Ahead of the Federal Reserve announcement at its annual Jackson Hole meeting, gold prices dipped to a four-week low, with gold miners and sector-related exchange traded funds breaking below a key level.

The VanEck Vectors Gold Miners ETF (NYSEArca: GDX) dropped 4.5% Wednesday, plummeting below its support at the short-term, 50-day simple moving average.

On the other hand, nvestors who hedged bets on miners with bearish options struck gold.
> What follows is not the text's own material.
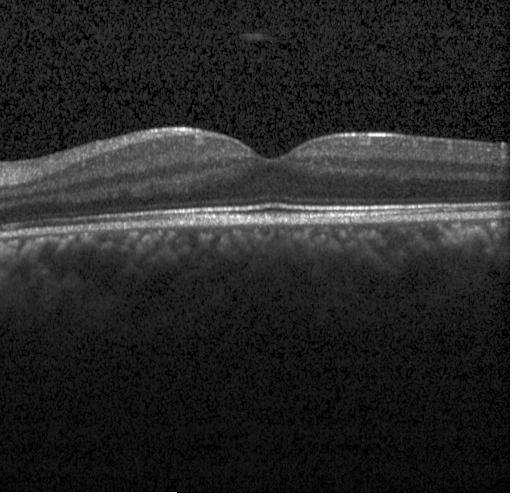 Dx: no choroidal neovascularization, diabetic macular edema, or drusen.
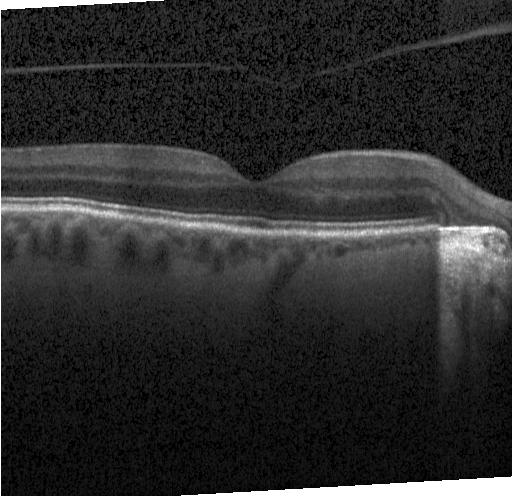 Retinal OCT cross-section · Heidelberg Spectralis · centered on the fovea. This B-scan demonstrates no evidence of choroidal neovascularization, diabetic macular edema, or drusen.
On Wednesday, the Direxion Daily Gold Miners Bear 3X Shares (NYSEArca: DUST) surged 14.2%, Direxion Daily Junior Gold Miners Index Bear 3X Shares (NYSEArca: JDST) jumped 15.9%, ProShares UltraShort Gold Miners (NYSEArca: GDXS) gained 8.0% and ProShares UltraShort Junior Miners (NYSEArca: GDJS) increased 10.9%.

SEE MORE: 31 Gold ETFs Investors Should Size Up

Meanwhile, the SPDR Gold Shares (NYSEArca: GLD) dipped 0.9% and also fell below its support at the 50-day level as Comex gold futures decreased 1.2% to $1,329.6 per ounce.

“The decline in gold today in my mind was mostly technical,” Kitco Senior Analyst Jim Wyckoff told CNBC. “Also, the outside markets are in a bearish posture.”


Technical traders may keep tabs on the simple moving average to gauge short-term price trend of a security. Wyckoff warned that a close below the 50-day Wednesday for GLD and GDX would be more significant, reports Aparna Narayanan for Investor’s Business Daily.